*Dettagli esercizio*. In base al brano da leggere, spiega in una-tre frasi perché l'America era divisa al momento dell'assassinio di Kennedy.

*Brano da leggere*.

- - -

Il suo assassinio trovava un’America divisa dalla sua scelta di porre fine alla segregazione razziale: una scelta che il suo successore Lyndon B. Johnson portò avanti e che cambiò per sempre, almeno fino a oggi, la geografia politica degli Stati Uniti, mutando il Sud da democratico a repubblicano. Primo cattolico alla Casa Bianca – il secondo è l’attuale presidente, Joe Biden -, Kennedy aveva fascino e carisma e, al suo fianco, una moglie perfetta nel ruolo di “first lady”, Jacqueline Bouvier.

- - -

[Dati dei punti chiave del corpo o della mano]
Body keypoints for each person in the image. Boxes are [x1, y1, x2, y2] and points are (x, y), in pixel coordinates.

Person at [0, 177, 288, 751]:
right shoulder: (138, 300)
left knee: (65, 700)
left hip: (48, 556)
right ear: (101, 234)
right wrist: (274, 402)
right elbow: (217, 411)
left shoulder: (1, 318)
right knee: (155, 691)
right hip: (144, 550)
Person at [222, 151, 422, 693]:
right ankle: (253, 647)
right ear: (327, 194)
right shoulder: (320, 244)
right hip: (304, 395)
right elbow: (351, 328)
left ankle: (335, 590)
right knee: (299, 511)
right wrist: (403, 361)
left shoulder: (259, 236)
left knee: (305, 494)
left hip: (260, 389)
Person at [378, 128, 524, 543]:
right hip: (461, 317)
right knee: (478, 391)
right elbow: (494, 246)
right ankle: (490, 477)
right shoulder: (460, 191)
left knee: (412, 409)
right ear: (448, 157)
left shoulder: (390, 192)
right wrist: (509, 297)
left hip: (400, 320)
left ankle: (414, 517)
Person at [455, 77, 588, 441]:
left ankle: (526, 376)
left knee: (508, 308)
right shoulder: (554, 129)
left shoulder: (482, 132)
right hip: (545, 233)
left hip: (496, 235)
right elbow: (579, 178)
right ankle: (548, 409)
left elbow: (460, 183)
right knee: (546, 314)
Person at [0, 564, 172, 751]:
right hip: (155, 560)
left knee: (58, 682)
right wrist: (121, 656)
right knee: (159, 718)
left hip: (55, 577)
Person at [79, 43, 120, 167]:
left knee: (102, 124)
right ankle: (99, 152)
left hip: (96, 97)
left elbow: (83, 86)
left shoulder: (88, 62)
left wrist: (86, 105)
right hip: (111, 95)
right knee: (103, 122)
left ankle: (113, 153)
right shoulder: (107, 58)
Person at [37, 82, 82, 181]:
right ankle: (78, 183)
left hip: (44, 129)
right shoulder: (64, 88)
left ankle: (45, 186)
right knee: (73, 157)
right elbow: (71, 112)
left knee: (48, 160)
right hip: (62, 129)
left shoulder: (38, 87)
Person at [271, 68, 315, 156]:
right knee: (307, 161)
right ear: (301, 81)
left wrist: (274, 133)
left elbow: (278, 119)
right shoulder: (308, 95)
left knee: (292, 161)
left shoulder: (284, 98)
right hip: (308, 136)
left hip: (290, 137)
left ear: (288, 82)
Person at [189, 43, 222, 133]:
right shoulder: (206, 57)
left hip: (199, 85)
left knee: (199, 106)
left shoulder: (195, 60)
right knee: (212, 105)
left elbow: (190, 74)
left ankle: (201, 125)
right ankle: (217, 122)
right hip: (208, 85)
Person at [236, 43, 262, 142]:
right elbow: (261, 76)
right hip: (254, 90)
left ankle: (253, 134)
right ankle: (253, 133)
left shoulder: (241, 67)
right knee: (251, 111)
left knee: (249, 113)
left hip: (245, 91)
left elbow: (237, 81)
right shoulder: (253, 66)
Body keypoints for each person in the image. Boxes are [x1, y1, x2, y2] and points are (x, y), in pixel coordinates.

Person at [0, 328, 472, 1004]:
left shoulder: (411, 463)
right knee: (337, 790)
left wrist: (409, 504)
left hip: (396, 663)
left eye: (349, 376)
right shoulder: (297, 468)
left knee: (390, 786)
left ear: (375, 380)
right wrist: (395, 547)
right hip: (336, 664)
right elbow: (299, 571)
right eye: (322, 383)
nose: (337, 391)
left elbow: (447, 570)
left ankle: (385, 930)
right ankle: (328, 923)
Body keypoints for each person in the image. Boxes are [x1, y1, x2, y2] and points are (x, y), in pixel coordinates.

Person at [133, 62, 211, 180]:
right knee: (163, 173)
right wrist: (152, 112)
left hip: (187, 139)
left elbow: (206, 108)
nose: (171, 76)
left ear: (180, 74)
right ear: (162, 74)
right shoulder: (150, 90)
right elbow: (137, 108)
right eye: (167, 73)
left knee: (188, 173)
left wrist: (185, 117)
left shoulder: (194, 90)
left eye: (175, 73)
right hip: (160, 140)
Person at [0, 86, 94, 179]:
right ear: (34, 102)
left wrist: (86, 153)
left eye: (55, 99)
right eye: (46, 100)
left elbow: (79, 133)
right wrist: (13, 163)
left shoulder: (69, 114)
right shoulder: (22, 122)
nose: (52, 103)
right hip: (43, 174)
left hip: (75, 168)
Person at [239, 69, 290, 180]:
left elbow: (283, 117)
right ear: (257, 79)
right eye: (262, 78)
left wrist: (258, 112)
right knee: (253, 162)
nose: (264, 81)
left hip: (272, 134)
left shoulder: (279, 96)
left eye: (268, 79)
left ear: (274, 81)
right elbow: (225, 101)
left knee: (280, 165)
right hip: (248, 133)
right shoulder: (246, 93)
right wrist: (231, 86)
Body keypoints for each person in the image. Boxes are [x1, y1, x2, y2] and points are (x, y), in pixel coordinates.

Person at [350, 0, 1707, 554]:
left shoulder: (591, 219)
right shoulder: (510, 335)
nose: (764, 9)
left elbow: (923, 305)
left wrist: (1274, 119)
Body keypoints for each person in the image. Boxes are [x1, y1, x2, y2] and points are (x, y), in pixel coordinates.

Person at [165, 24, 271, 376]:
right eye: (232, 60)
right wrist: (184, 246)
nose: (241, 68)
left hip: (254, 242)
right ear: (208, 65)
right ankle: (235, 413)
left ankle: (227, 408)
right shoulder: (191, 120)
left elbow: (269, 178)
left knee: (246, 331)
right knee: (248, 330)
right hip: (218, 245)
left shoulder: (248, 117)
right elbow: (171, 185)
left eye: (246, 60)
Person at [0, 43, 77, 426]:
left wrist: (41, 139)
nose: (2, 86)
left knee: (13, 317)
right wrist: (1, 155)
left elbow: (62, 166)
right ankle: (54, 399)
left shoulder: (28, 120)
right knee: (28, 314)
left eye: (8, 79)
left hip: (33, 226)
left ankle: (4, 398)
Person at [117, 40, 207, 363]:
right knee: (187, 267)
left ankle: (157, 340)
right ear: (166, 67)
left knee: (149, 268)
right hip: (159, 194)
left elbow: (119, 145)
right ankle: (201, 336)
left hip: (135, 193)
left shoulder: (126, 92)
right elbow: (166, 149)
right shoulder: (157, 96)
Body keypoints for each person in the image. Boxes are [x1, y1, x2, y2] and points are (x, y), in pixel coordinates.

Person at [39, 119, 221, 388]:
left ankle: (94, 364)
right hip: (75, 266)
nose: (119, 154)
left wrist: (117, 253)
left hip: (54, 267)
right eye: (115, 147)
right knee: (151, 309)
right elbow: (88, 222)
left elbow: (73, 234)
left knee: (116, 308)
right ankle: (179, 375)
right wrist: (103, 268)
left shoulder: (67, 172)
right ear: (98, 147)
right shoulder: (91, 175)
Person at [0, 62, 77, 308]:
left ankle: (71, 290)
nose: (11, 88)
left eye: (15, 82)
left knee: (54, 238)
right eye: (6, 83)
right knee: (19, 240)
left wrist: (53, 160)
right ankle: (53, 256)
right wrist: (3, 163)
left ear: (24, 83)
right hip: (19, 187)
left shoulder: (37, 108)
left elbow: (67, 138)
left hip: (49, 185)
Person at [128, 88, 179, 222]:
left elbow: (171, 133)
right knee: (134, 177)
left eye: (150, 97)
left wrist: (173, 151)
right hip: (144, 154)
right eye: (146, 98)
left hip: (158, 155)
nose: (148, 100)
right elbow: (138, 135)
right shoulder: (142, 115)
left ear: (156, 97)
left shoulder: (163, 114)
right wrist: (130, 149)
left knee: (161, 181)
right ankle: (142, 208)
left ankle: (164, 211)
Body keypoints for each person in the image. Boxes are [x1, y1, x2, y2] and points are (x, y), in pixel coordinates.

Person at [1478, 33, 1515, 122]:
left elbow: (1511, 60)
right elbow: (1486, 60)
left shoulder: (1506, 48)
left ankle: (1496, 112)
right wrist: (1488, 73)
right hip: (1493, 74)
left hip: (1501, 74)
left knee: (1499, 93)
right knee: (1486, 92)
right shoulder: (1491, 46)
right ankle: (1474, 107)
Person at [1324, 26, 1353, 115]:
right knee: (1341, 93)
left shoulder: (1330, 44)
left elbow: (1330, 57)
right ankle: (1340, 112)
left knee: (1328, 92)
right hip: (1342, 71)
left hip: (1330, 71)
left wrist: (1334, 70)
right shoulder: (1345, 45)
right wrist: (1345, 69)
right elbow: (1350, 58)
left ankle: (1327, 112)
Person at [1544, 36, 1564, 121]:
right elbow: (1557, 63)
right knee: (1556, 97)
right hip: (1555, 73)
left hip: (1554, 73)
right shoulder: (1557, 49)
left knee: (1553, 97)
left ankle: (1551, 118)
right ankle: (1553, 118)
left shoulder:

- - -

*Compito svolto*. L'America era divisa per la scelta di Kennedy di porre fine alla segregazione razziale.